Troubling: Dr David Kelly
The death of Dr David Kelly still worries many thoughtful people. It is easy to see why. Dr Kelly’s concerns about the Government’s case for war in Iraq began a storm of controversy at a very inconvenient moment for Downing Street.
They stirred up the wrath of New Labour’s vengeful and ruthless propaganda machine.
These events led to a sort of show trial of a public servant with a fine reputation and a long record of diligence and competence – who, paradoxically, shared the Government’s concerns about Saddam Hussein.
But there was never any satisfactory conclusion to this process.
Dr Kelly never felt able to speak fully in his own defence. His close family, as is their right, have always preferred to stay silent about his feelings and about what pressures may have been placed upon him in his final days.
His violent death therefore deprives us of essential information about one of the most important political and military controversies of our age.
This would be troubling under any circumstances. But it is made far more perplexing by the cloud of doubt which surrounds the event itself. No proper inquest was ever held, itself an extraordinary circumstance.
And in the absence of a proper, open examination of his death under English law, that cloud of doubt grows and grows.
It may well be that all was exactly as we have been told, and that his death was a simple suicide.
Indeed, many of the circumstances make that a reasonable conclusion.

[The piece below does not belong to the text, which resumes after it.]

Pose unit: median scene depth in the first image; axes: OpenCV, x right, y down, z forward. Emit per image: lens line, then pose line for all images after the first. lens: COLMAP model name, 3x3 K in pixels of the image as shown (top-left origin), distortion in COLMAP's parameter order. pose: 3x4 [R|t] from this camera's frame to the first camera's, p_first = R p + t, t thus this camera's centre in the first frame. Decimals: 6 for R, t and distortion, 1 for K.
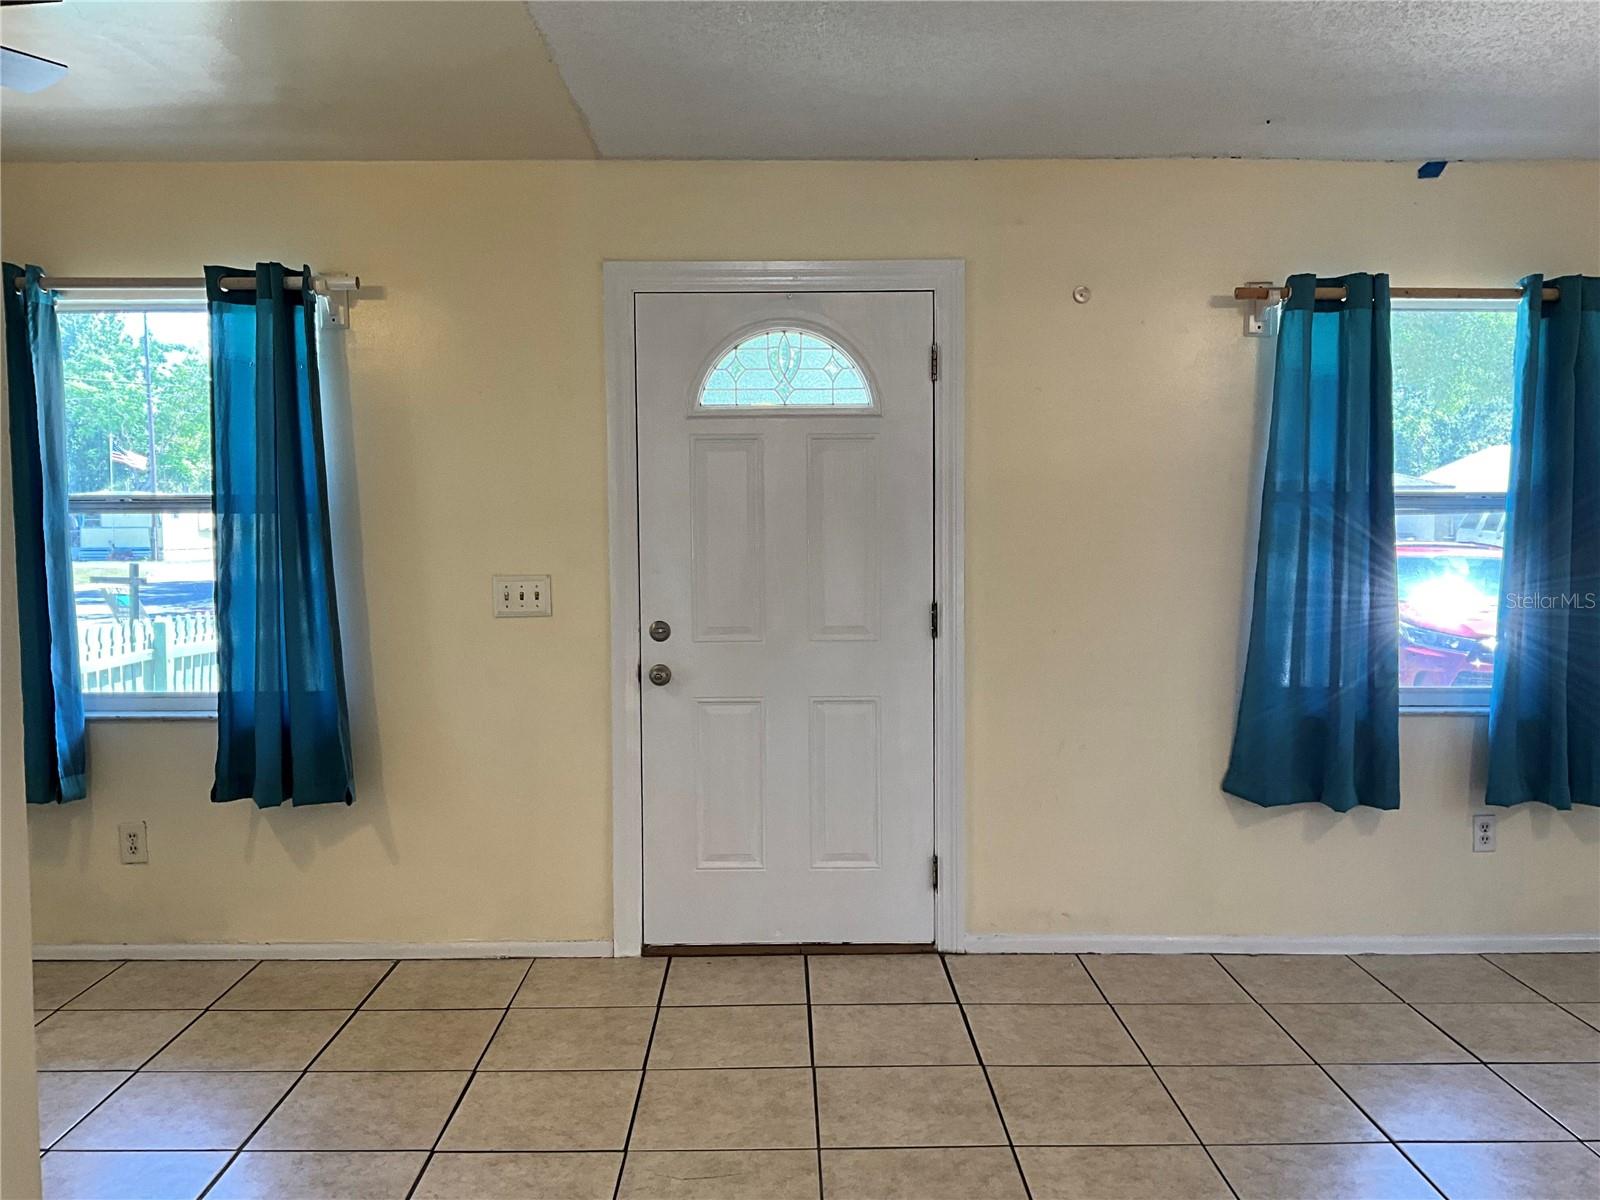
lens RADIAL K [[1332.5, 0, 796.1], [0, 1332.5, 594.2], [0, 0, 1]] dist [0.113681, -0.215174]
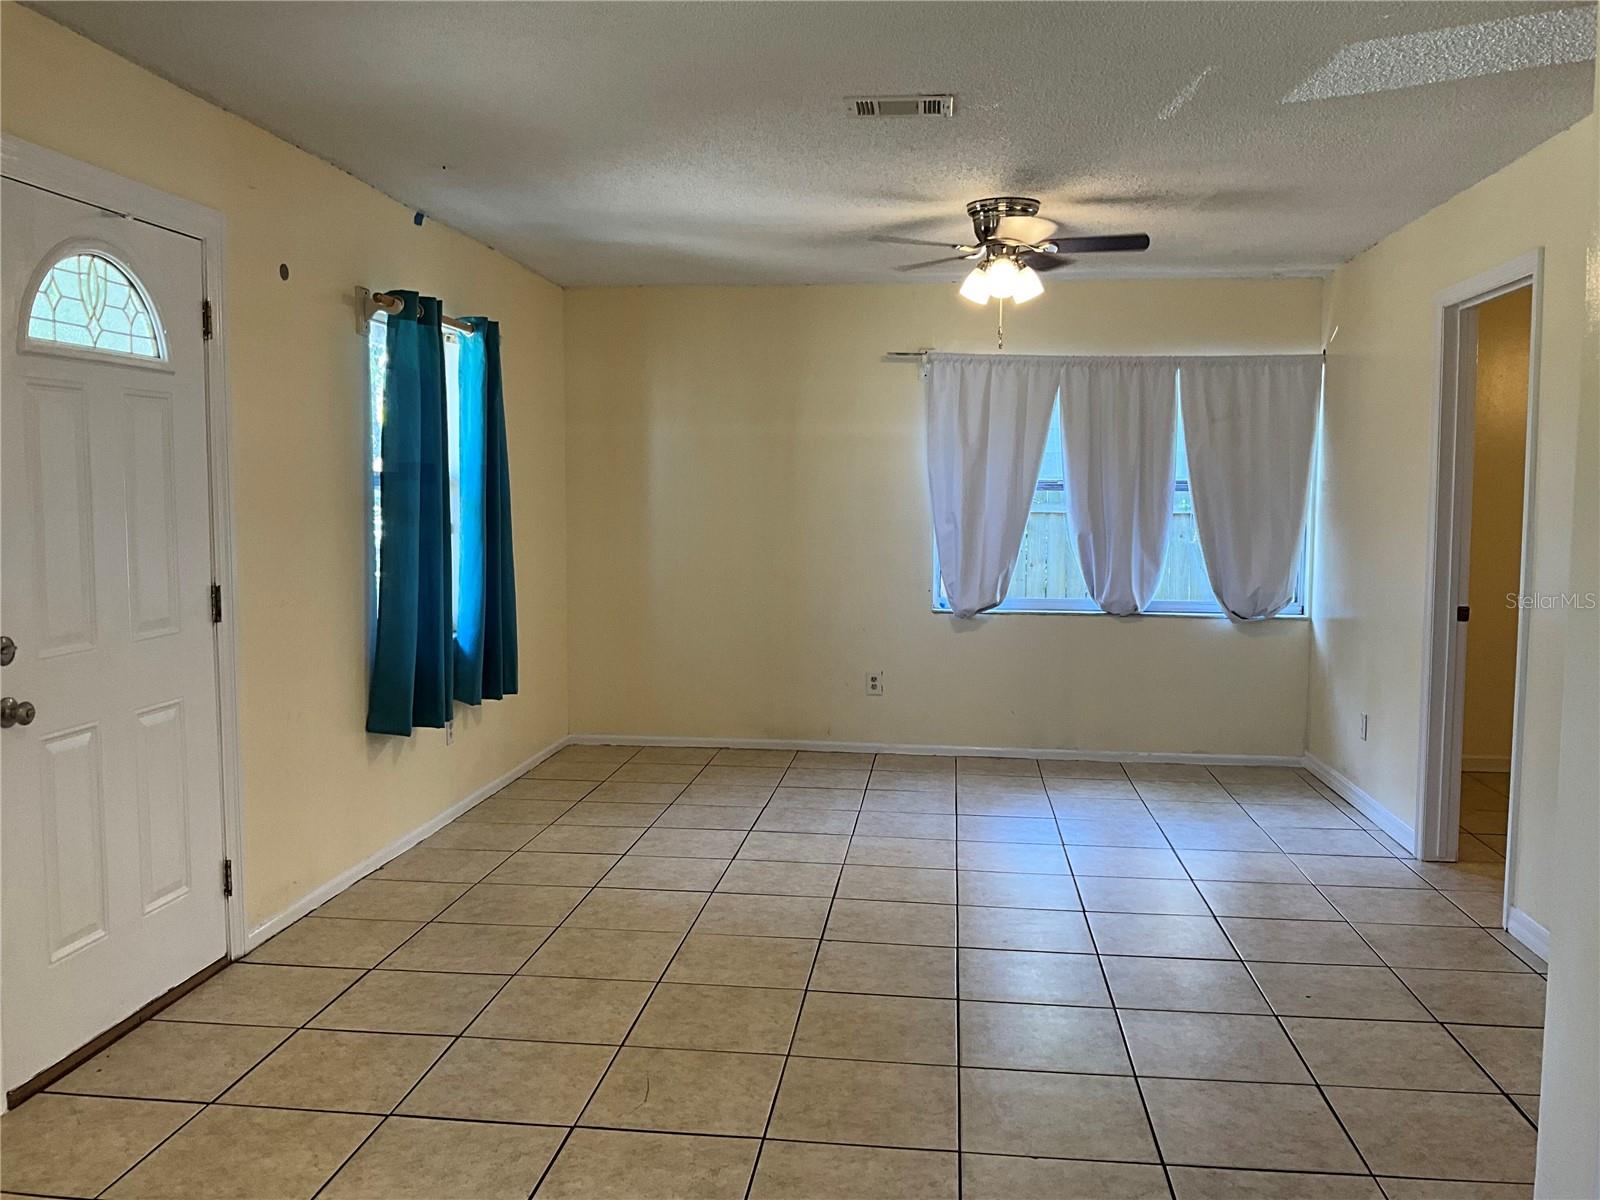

But with each independent account of the discovery of the scientist’s body, new questions are raised. The apparent absence of blood at the scene has always been a concern, since Lord Hutton’s report concluded that he had died from loss of blood.
Now, thanks to the recollections of Detective Constable Graham Coe, it is an even greater concern.
DC Coe is an experienced police officer who has been present at the aftermath of many deaths. The fact that he confirms the view of previous witnesses – that very little blood was visible at the scene – is a significant new development and strengthens the case for an inquest to be held.
The new Government should listen to that case, and so end the damaging uncertainty about how and why Dr Kelly came to die.